» Selected extract

-------

Tuesday, December 31, 2019

A Divergent Decade

Whew, friends. It’s been a DECADE.

(How often do you get to whip out THAT line, eh??)

Tomorrow is the start of 2020 and I am full of ALL the feelings - wonder, excitement, trepidation, apathy, and if I’m being frank, a wee dose of fear.

The past ten years have included the most unexpectedly life altering moments of my 36 years. Vivid memories I’d like to forget, and fuzzy memories I desperately wish I could better remember. 

Ten years ago, I could never have imagined how my life was about to change. Could not have written the prologue if you paid me. My story, like most, wrote itself and has been one heck of a thriller.

I worked everyday in a community I loved, with students whom I adored. 
I ran all the time. 
I got engaged. 
I was diagnosed with an autoimmune disease. 
I got a virus from my students that humbled my young, vibrant body to the core. 
I got married. 
I went on a honeymoon. 
I ran a half marathon. 
I wore silver, sparkly shoes every Friday. 
I was diagnosed with gastroparesis. 
I lost 30 pounds in 6 months. 
I was diagnosed as failure to thrive. 
I had surgery to place a feeding tube. 
I was told by one of the finest hospitals in the world that they couldn’t help me, and sent off to another. 
I saw a doctor who wanted me to surgically remove my stomach. 
I actually considered it. 
I flew to Minnesota, planning to stay for a week, and came home over 3 months later.

-------

[Pixel coordinate listings]
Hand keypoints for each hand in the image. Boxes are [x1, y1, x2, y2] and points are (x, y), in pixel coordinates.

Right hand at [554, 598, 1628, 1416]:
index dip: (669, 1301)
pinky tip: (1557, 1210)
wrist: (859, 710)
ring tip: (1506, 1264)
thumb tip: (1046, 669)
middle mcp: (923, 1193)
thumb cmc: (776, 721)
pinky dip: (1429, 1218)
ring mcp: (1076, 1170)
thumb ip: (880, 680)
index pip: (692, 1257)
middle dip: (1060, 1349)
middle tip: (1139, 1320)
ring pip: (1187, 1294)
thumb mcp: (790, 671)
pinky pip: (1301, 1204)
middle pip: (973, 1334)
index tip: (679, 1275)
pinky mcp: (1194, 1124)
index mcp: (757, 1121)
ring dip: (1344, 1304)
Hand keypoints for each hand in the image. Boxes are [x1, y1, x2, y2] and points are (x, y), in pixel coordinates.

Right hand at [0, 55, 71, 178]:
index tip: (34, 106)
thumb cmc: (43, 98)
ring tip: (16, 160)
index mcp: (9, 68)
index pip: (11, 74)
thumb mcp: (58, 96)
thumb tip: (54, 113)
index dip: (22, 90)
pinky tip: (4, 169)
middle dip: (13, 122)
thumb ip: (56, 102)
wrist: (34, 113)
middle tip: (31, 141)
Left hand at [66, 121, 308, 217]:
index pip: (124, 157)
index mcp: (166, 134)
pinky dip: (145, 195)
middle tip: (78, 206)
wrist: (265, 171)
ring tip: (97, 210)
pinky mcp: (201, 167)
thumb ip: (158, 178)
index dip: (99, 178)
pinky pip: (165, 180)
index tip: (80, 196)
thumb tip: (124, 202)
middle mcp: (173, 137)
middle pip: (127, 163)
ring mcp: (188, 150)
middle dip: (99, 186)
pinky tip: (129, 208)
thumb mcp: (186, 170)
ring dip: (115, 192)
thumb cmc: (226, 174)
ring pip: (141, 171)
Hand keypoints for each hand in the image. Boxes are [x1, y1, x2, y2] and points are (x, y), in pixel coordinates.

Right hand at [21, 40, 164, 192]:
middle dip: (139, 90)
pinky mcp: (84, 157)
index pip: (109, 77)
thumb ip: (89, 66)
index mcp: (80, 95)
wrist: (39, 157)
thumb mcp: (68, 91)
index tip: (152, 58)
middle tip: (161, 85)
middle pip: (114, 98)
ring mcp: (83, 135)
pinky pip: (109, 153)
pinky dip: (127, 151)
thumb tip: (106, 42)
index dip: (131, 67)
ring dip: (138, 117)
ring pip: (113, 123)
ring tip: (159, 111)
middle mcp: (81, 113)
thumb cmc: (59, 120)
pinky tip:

-------

» Study questions
1) Reproduce the passage of the blog post from "I got a virus" up to and including "shoes every Friday.".
2) According to the blog post, to which state did the writer fly, planning to stay for a week?
3) Do these statements agree with the blog post? Answer yes or no for each, quoting the deciding words. (a) The writer ran a half marathon. (b) The writer stayed in Minnesota for only one week. (c) The writer is 36 years old.

» Responses to the exercise
1)
I got a virus from my students that humbled my young, vibrant body to the core. 
I got married. 
I went on a honeymoon. 
I ran a half marathon. 
I wore silver, sparkly shoes every Friday.

2) Minnesota

3)
(a) Yes: "I ran a half marathon."
(b) No: "planning to stay for a week, and came home over 3 months later."
(c) Yes: "the most unexpectedly life altering moments of my 36 years."